Clemson's tempo has played a factor of late, with Georgia Tech held to 60 or less points in four-straight games. Gregory, however, is expecting an offensive boost with sophomore forward Robert Carter (knee) and senior guard Trae Golden (groin) back.
Both have averaged double-figures scoring this season – and also missed the Feb. 4 game, where the Yellow Jackets had seven scholarship players in a 45-41 loss.
"If you look at the track record, I would expect more of the same (tempo)," Gregory said. "Hopefully we'll be able to score more points. With Trae getting a little bit better every day – I think he's seen really good progress.

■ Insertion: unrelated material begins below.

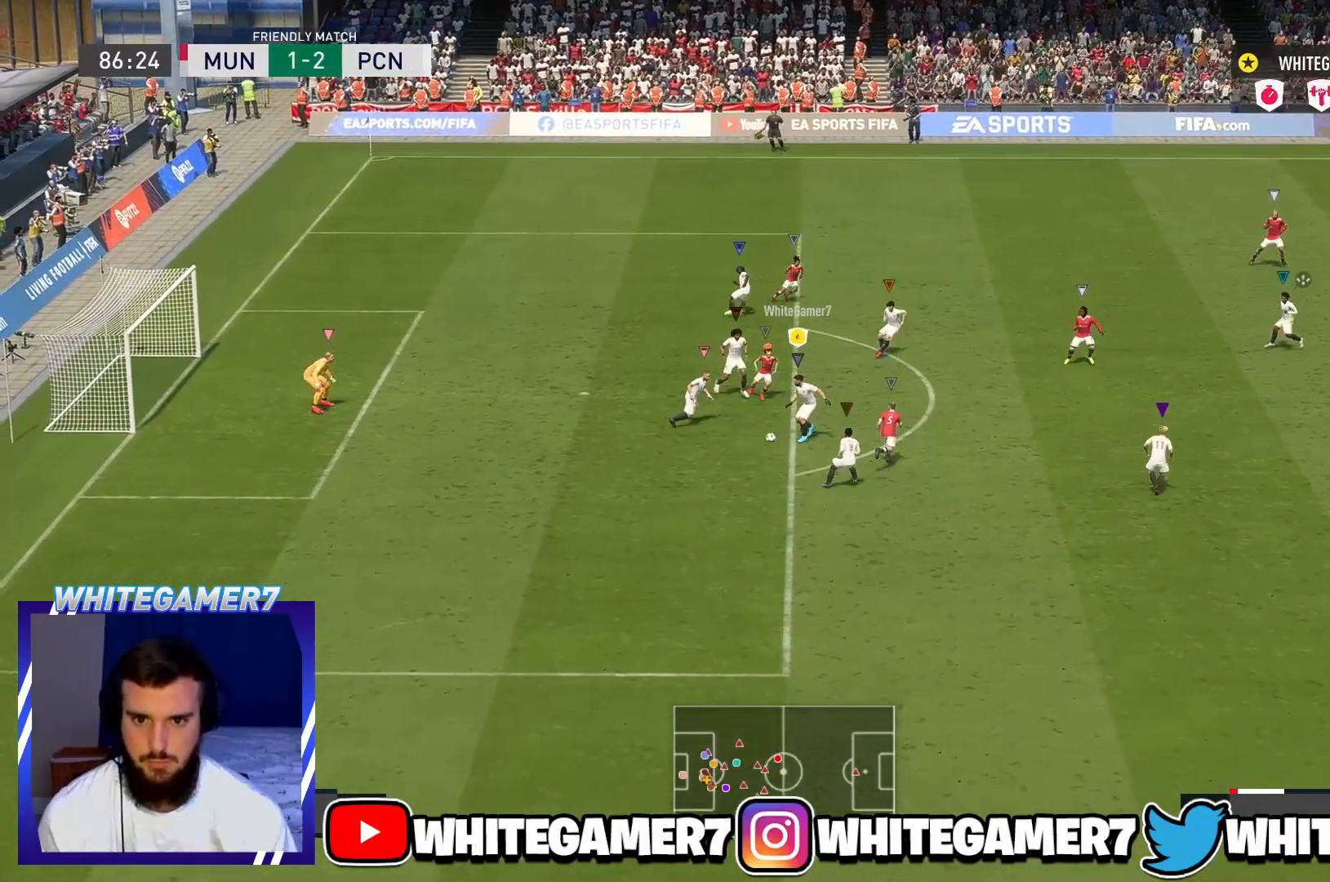
{"buttons": [], "left_stick": "down-left", "events": [[17, "left_stick", "down-left"]]}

With Robert (too), we'll have more offensive weapons out there."
With teams around them fading, Clemson has a legitimate shot to position themselves as high as a No. 5 seed in Greensboro's ACC Tournament.
The road to a NCAA Tournament bid is much steeper, with an RPI in the 70s and a strength of schedule in the 90s. Tuesday's 73-56 win over N.C. State was their second-best 'W' of the year (RPI of 56).
Both ESPN and CBS project Pittsburgh (20-6, 8-5) as the last of five ACC bids currently, without an ACC team in their first left out. The Panthers have an RPI of 33.
But for a team picked 14 out of 15 in conference preseason, Clemson's in a pretty good position with road games at Tech and Wake Forest before a season-closing three game homestand.
"The thing that our guys deserve credit for is playing hard," Brownell said. "We’ve played hard most nights, given ourselves opportunities, competed and we’ve been together and stuck together. Obviously some guys have gotten a little bit better. Guys have accepted their roles.
"We’re far from a really good team, but we are a competitive team that when we play well and have some offensive spurts, we can be a challenge and 13 games in (ACC play), we have proven that.”
Going forward, Brownell will take most everything out of Tuesday's effort - from a 19th team held to 60 or less to the 48 percent shooting and three in double-figures scoring. Rod Hall put up a career-high 20, going 8-of-8 from the free throw line.
"It was a good performance and N.C. State (was) a good team," Brownell said. "We handled the game most of the game. It was one of our best performances. We played well on both ends.”
A win in the Atlanta can keep Clemson on track to tie the school's ACC road win record (5, 1986-87), at 3-4 on the year so far. In 7-of-8 seasons with at least three conference road victories, the Tigers have finished above .500 in ACC play.